• [Data extracts]
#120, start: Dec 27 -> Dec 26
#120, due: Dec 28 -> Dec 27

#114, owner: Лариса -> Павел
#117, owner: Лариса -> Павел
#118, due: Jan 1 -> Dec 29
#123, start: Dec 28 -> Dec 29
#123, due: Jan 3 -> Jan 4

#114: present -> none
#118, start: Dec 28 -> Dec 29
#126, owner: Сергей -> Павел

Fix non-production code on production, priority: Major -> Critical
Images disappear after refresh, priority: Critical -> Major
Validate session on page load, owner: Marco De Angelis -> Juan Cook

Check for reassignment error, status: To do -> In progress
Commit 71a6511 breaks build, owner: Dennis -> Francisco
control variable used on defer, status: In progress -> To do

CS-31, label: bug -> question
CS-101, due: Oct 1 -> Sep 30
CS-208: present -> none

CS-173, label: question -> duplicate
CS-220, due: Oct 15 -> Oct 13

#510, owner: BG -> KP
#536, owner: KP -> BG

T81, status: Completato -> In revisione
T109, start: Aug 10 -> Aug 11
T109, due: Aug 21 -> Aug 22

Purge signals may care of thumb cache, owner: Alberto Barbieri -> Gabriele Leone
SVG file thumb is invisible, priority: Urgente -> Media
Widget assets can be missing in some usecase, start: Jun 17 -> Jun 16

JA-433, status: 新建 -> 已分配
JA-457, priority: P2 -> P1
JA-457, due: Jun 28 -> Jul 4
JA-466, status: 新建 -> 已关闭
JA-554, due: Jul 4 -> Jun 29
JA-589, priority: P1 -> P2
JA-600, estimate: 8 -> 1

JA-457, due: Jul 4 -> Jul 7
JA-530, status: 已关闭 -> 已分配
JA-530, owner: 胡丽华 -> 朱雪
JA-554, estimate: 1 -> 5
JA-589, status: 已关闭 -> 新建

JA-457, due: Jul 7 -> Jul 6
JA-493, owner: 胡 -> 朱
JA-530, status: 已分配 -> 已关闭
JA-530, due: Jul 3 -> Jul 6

• [Exercise directions]
Word for word, repeat every line of the data.

• [Expected output]
#120, start: Dec 27 -> Dec 26
#120, due: Dec 28 -> Dec 27

#114, owner: Лариса -> Павел
#117, owner: Лариса -> Павел
#118, due: Jan 1 -> Dec 29
#123, start: Dec 28 -> Dec 29
#123, due: Jan 3 -> Jan 4

#114: present -> none
#118, start: Dec 28 -> Dec 29
#126, owner: Сергей -> Павел

Fix non-production code on production, priority: Major -> Critical
Images disappear after refresh, priority: Critical -> Major
Validate session on page load, owner: Marco De Angelis -> Juan Cook

Check for reassignment error, status: To do -> In progress
Commit 71a6511 breaks build, owner: Dennis -> Francisco
control variable used on defer, status: In progress -> To do

CS-31, label: bug -> question
CS-101, due: Oct 1 -> Sep 30
CS-208: present -> none

CS-173, label: question -> duplicate
CS-220, due: Oct 15 -> Oct 13

#510, owner: BG -> KP
#536, owner: KP -> BG

T81, status: Completato -> In revisione
T109, start: Aug 10 -> Aug 11
T109, due: Aug 21 -> Aug 22

Purge signals may care of thumb cache, owner: Alberto Barbieri -> Gabriele Leone
SVG file thumb is invisible, priority: Urgente -> Media
Widget assets can be missing in some usecase, start: Jun 17 -> Jun 16

JA-433, status: 新建 -> 已分配
JA-457, priority: P2 -> P1
JA-457, due: Jun 28 -> Jul 4
JA-466, status: 新建 -> 已关闭
JA-554, due: Jul 4 -> Jun 29
JA-589, priority: P1 -> P2
JA-600, estimate: 8 -> 1

JA-457, due: Jul 4 -> Jul 7
JA-530, status: 已关闭 -> 已分配
JA-530, owner: 胡丽华 -> 朱雪
JA-554, estimate: 1 -> 5
JA-589, status: 已关闭 -> 新建

JA-457, due: Jul 7 -> Jul 6
JA-493, owner: 胡 -> 朱
JA-530, status: 已分配 -> 已关闭
JA-530, due: Jul 3 -> Jul 6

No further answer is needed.